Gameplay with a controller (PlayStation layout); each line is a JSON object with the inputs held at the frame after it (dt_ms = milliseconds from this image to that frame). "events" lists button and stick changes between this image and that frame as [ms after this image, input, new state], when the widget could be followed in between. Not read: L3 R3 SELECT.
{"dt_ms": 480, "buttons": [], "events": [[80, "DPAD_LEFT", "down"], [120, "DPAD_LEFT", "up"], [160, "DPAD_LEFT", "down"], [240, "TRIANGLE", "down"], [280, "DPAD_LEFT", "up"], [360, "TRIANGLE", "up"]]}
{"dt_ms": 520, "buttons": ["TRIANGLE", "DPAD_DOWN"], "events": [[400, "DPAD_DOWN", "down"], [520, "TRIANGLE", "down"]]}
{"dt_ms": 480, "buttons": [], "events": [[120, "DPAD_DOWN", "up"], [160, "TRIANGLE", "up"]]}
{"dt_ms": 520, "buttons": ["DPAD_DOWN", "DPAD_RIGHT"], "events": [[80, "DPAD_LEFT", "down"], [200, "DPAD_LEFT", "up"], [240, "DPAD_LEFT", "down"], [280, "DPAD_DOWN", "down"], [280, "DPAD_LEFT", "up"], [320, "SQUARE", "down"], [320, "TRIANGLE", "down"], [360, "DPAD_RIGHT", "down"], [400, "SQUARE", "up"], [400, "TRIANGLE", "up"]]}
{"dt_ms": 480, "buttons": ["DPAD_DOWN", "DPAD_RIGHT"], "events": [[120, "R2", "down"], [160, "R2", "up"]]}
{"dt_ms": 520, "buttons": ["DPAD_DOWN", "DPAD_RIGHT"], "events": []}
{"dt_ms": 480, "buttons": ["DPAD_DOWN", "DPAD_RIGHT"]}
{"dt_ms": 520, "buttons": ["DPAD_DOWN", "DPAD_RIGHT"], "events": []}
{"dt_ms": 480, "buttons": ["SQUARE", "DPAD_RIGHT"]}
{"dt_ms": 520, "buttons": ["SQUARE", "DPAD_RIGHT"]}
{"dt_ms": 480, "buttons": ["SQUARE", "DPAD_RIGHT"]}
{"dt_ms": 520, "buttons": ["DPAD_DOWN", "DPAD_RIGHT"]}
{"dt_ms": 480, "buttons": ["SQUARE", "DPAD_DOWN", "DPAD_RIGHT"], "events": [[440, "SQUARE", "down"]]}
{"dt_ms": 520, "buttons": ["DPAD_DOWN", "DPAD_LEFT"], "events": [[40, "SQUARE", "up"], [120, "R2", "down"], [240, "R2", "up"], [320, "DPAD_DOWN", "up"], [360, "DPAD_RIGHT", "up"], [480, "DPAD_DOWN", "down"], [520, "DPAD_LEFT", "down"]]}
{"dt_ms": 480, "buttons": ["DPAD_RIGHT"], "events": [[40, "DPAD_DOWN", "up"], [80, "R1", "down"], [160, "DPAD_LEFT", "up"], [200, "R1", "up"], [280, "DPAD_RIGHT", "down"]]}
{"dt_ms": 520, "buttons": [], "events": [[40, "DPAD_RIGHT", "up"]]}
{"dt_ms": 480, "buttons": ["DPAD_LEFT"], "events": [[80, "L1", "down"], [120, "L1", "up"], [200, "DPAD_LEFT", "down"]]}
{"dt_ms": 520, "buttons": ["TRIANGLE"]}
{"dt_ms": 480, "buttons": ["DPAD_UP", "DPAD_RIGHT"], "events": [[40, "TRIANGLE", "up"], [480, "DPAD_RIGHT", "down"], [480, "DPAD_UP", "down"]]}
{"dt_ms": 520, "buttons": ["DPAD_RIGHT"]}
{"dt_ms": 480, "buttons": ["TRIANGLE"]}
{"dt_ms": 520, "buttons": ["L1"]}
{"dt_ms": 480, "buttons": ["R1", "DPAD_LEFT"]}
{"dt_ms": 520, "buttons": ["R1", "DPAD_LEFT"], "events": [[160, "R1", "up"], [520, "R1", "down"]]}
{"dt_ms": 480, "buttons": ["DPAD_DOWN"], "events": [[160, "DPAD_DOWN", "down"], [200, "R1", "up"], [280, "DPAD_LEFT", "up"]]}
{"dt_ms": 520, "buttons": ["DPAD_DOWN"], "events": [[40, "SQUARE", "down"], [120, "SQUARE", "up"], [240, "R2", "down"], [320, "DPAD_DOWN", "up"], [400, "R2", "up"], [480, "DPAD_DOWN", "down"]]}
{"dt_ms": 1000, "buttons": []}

:::::

What is needed: What is the number of lines above that contain "SQUARE"? Answer with that number only.

Response: 7